Exercise prompt: Write out again everything from the start of the rows down to the line that contains "ストレスチェックで高ストレス、放置のリスクと", both ends included. Leave the pictures out of your answer.

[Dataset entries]
=====
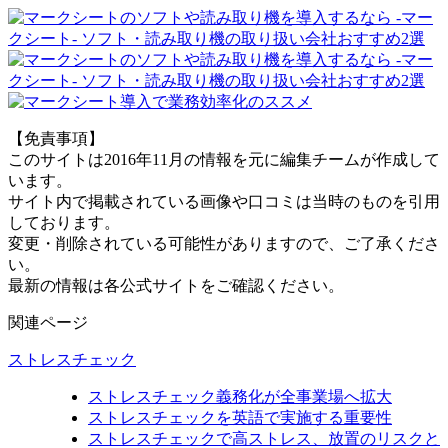
【免責事項】
このサイトは2016年11月の情報を元に編集チームが作成して
います。
サイト内で掲載されている画像や口コミは当時のものを引用
しております。
変更・削除されている可能性がありますので、ご了承くださ
い。
最新の情報は各公式サイトをご確認ください。
関連ページ
ストレスチェック
ストレスチェック義務化が全事業場へ拡大
ストレスチェックを英語で実施する重要性
ストレスチェックで高ストレス、放置のリスクと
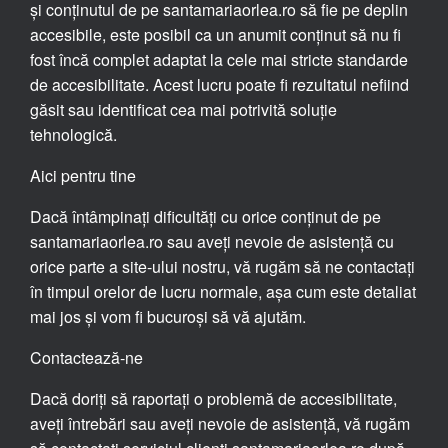
și conținutul de pe santamariaorlea.ro să fie pe deplin
accesibile, este posibil ca un anumit conținut să nu fi
fost încă complet adaptat la cele mai stricte standarde
de accesibilitate. Acest lucru poate fi rezultatul nefiind
găsit sau identificat cea mai potrivită soluție
tehnologică.
Aici pentru tine
Dacă întâmpinați dificultăți cu orice conținut de pe
santamariaorlea.ro sau aveți nevoie de asistență cu
orice parte a site-ului nostru, vă rugăm să ne contactați
în timpul orelor de lucru normale, așa cum este detaliat
mai jos și vom fi bucuroși să vă ajutăm.
Contactează-ne
Dacă doriți să raportați o problemă de accesibilitate,
aveți întrebări sau aveți nevoie de asistență, vă rugăm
=====
Answer box:
【免責事項】
このサイトは2016年11月の情報を元に編集チームが作成して
います。
サイト内で掲載されている画像や口コミは当時のものを引用
しております。
変更・削除されている可能性がありますので、ご了承くださ
い。
最新の情報は各公式サイトをご確認ください。
関連ページ
ストレスチェック
ストレスチェック義務化が全事業場へ拡大
ストレスチェックを英語で実施する重要性
ストレスチェックで高ストレス、放置のリスクと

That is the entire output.